Aaron Sibarium of the Washington Free Beacon highlights a government agency involved in the censorship business.
On Oct. 7, 2020, a Twitter account by the name of “nodrog danarb” issued a warning about the coming election.
“All conservatives vote in person,” the account tweeted, tagging the official Twitter account of the Washington Office of the Secretary of State. “Don’t trust the mail.”
Such posts were a dime a dozen in the lead-up to the 2020 election, as concerns about the COVID pandemic fueled an unprecedented spike in mail-in voting. This tweet, though, caught the attention of the Department of Homeland Security’s Cybersecurity and Infrastructure Security Agency (CISA), whose remit includes election infrastructure.
The agency had received an email from the Washington secretary of state’s communications director, Kylee Zabel, flagging the post as “potential misinformation.” CISA had solicited such communication, and within 20 minutes, the agency had forwarded the complaint to Twitter. By 8 a.m. the next day, Twitter had taken the tweet down.
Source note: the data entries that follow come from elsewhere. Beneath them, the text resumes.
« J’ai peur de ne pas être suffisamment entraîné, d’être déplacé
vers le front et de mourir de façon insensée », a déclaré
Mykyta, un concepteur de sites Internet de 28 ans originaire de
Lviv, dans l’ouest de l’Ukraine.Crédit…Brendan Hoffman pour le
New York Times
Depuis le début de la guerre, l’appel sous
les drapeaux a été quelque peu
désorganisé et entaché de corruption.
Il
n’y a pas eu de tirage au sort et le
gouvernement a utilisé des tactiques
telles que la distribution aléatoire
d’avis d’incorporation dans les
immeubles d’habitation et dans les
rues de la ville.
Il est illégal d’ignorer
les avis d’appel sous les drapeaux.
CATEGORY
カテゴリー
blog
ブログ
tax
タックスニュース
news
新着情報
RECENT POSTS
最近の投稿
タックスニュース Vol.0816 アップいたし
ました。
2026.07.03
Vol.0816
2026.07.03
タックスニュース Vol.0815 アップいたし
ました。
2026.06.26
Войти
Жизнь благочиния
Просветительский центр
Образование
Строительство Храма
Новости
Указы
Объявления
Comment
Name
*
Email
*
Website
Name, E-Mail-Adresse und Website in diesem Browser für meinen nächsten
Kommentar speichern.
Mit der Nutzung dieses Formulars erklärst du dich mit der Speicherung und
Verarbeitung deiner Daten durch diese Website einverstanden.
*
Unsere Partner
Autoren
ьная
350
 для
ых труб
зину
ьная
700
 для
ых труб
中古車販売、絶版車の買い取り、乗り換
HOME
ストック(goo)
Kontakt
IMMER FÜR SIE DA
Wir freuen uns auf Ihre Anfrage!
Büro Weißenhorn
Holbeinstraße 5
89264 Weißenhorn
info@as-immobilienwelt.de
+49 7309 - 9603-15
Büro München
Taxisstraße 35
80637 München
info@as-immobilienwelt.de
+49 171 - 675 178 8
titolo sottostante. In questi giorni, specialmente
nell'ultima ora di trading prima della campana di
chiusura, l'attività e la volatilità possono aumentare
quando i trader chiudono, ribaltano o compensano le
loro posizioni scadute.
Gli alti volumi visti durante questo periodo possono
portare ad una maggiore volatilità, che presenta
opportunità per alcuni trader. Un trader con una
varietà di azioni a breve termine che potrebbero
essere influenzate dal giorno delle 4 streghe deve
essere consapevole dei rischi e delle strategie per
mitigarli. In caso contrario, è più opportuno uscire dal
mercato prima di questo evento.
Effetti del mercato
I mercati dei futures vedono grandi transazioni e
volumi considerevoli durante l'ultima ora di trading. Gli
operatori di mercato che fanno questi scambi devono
The incident, which has not been previously reported, is one of the many examples of government jawboning discussed in a new report on CISA by the Senate Committee on Commerce, Science and Transportation.
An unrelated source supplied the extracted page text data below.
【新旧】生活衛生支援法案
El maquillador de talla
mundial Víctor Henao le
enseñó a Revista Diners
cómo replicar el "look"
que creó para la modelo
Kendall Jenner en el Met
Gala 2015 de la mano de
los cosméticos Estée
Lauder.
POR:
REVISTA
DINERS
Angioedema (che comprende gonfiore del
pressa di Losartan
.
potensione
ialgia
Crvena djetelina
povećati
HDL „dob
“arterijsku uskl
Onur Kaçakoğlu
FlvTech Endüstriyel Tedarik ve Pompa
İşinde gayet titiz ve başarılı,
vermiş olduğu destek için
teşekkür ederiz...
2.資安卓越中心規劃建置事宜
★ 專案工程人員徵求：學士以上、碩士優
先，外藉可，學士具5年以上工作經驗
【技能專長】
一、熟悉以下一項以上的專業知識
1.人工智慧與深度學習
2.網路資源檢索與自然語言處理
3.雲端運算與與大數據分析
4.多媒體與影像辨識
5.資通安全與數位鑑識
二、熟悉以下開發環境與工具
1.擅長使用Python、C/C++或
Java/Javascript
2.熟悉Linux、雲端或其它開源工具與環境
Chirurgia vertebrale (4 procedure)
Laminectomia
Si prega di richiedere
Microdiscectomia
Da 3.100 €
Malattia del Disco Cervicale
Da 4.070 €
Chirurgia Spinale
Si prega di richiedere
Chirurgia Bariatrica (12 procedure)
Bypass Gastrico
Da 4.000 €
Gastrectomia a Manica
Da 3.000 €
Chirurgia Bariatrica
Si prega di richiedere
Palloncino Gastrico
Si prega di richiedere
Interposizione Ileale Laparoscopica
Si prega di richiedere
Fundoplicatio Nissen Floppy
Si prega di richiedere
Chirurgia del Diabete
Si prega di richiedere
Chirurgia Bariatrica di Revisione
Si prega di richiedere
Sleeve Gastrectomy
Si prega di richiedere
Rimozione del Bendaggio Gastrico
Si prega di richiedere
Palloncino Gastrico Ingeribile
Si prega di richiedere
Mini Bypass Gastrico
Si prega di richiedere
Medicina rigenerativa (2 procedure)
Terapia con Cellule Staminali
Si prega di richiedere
As early as 2018, the report reveals, CISA was holding meetings with social media companies about alleged misinformation—both foreign and domestic—on their platforms. And in 2020, CISA directed state election officials to report false or misleading posts to the agency so that it could forward those reports to social media companies, a practice known as switchboarding.
CISA never identified a statutory basis for these practices, according to the report. The most forthright defense of the agency’s actions came from former CISA director Jen Easterly, who said in 2021 that “the most critical infrastructure is our cognitive infrastructure.” …
… Titled “The Mechanics of Government Censorship: How the Biden Administration Converted the Cybersecurity and Infrastructure Security Agency into the Thought Police,” the report, released Monday, describes how a federal agency created with bipartisan support became a tool of progressive censorship.